=== How to complete this task ===
Each record below is to be set down again precisely.

Collected data
= Beginning of Section =
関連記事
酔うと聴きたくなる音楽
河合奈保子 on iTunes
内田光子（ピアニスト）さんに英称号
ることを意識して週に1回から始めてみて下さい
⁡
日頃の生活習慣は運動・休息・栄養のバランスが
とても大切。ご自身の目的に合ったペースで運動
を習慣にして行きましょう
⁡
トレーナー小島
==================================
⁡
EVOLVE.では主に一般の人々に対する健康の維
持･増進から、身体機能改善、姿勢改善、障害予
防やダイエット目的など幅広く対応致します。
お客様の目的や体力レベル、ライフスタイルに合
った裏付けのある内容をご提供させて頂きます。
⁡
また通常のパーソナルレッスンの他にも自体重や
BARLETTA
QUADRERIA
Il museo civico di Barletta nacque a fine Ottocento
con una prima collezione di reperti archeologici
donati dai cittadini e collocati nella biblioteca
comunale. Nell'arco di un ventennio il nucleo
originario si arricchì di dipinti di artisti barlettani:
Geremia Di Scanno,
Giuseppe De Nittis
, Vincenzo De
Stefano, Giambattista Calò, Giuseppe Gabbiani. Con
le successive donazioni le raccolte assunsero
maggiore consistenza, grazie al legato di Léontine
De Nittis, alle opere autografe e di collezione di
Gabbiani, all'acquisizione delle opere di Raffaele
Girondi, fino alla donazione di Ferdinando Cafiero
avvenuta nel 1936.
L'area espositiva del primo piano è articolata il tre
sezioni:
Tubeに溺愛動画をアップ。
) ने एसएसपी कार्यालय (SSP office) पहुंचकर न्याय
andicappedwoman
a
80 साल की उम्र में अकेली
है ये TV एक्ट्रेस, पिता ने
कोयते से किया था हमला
= End of Section =
=== Written solution ===
関連記事
酔うと聴きたくなる音楽
河合奈保子 on iTunes
内田光子（ピアニスト）さんに英称号
ることを意識して週に1回から始めてみて下さい
⁡
日頃の生活習慣は運動・休息・栄養のバランスが
とても大切。ご自身の目的に合ったペースで運動
を習慣にして行きましょう
⁡
トレーナー小島
==================================
⁡
EVOLVE.では主に一般の人々に対する健康の維
持･増進から、身体機能改善、姿勢改善、障害予
防やダイエット目的など幅広く対応致します。
お客様の目的や体力レベル、ライフスタイルに合
った裏付けのある内容をご提供させて頂きます。
⁡
また通常のパーソナルレッスンの他にも自体重や
BARLETTA
QUADRERIA
Il museo civico di Barletta nacque a fine Ottocento
con una prima collezione di reperti archeologici
donati dai cittadini e collocati nella biblioteca
comunale. Nell'arco di un ventennio il nucleo
originario si arricchì di dipinti di artisti barlettani:
Geremia Di Scanno,
Giuseppe De Nittis
, Vincenzo De
Stefano, Giambattista Calò, Giuseppe Gabbiani. Con
le successive donazioni le raccolte assunsero
maggiore consistenza, grazie al legato di Léontine
De Nittis, alle opere autografe e di collezione di
Gabbiani, all'acquisizione delle opere di Raffaele
Girondi, fino alla donazione di Ferdinando Cafiero
avvenuta nel 1936.
L'area espositiva del primo piano è articolata il tre
sezioni:
Tubeに溺愛動画をアップ。
) ने एसएसपी कार्यालय (SSP office) पहुंचकर न्याय
andicappedwoman
a
80 साल की उम्र में अकेली
है ये TV एक्ट्रेस, पिता ने
कोयते से किया था हमला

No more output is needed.